Recent and upcoming guest appearances include the Zurich Tonhalle Orchestra, Leipzig Gewandhaus, Royal Concertgebouw Orchestra, Orchestre de Paris, and Los Angeles Philharmonic. He also conducted the New Year’s Eve concert of the Dresden Staatskapelle, broadcast live on German television. Last summer he made his Tanglewood debut and returned to the Lucerne Festival. He has also appeared with the Berlin Philharmonic, Vienna Philharmonic, London Philharmonic, New York Philharmonic, Boston Symphony, NHK Symphony, Hong Kong Philharmonic, Vienna State Opera, Berlin State Opera, Dresden State Opera, and La Scala. He made his San Francisco Symphony debut in April 2017.

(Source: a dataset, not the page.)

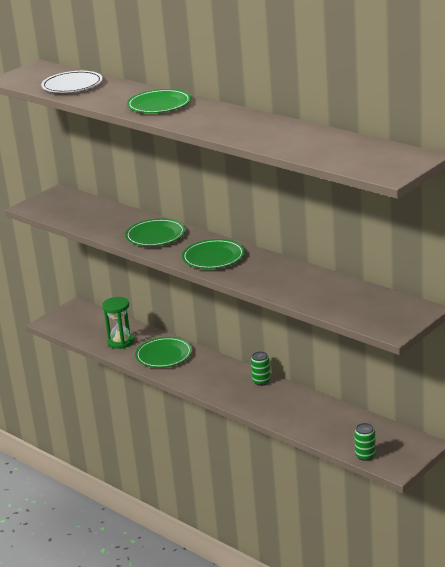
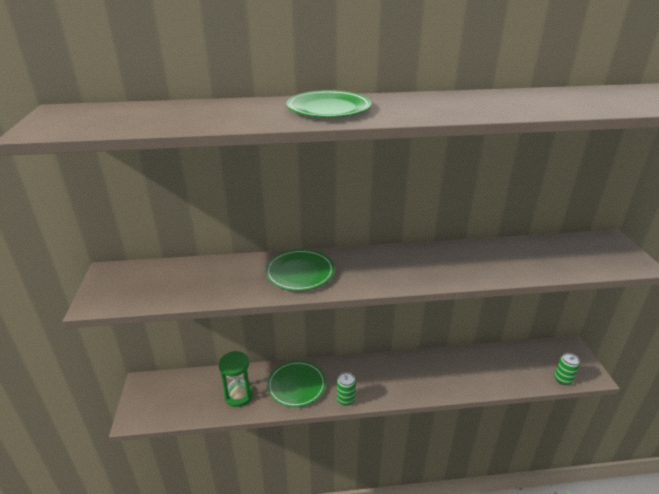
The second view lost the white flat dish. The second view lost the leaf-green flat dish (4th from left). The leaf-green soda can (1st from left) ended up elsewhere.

Orozco-Estrada was born in Medellín, Colombia, and began studying the violin in his early youth, switching to conducting at age 15. In 1997 he began a course of study at Vienna’s University of Music and Performing Arts, where he has been professor of orchestral conducting since 2022.

Jan Lisiecki

Jan Lisiecki’s 2025–26 season sees him return to Rotterdam Philharmonic, Vienna Symphony, Finnish Radio Symphony, Warsaw Philharmonic, Gulbenkian Orchestra, Berlin Radio Symphony, and Houston Symphony, among other orchestras. Last summer he was featured at the Seoul International Music Festival and a further 30 recitals have taken him across Europe and North America, including to the Berlin Philharmonie and Vienna Konzerthaus. Continuing his collaboration with the Academy of St Martin in the Fields, which he led from the piano in a tour of several Beethoven cycles last season, he performs another Beethoven cycle at the Enescu and Merano festivals.

Other recent appearances include the New York Philharmonic, Cleveland Orchestra, Chicago Symphony, Orchestre de Paris, Tonhalle-Orchester Zurich, Berlin Philharmonic, and Dresden Staatskapelle. Lisiecki is a fixture at major summer festivals, including the Salzburg Festival and BBC Proms. He made his San Francisco Symphony debut in June 2016.

Lisiecki was offered an exclusive recording contract with Deutsche Grammophon at the age of 15. Since then, he has recorded nine albums which have been awarded with the Juno Award, Echo Klassik, Gramophone Critics’ Choice, Diapason d’Or, and Edison Klassiek. At age 18, he received both the Leonard Bernstein Award and Gramophone’s Young Artist Award, becoming the youngest ever recipient of the latter. Lisiecki was named UNICEF ambassador to his native Canada in 2012.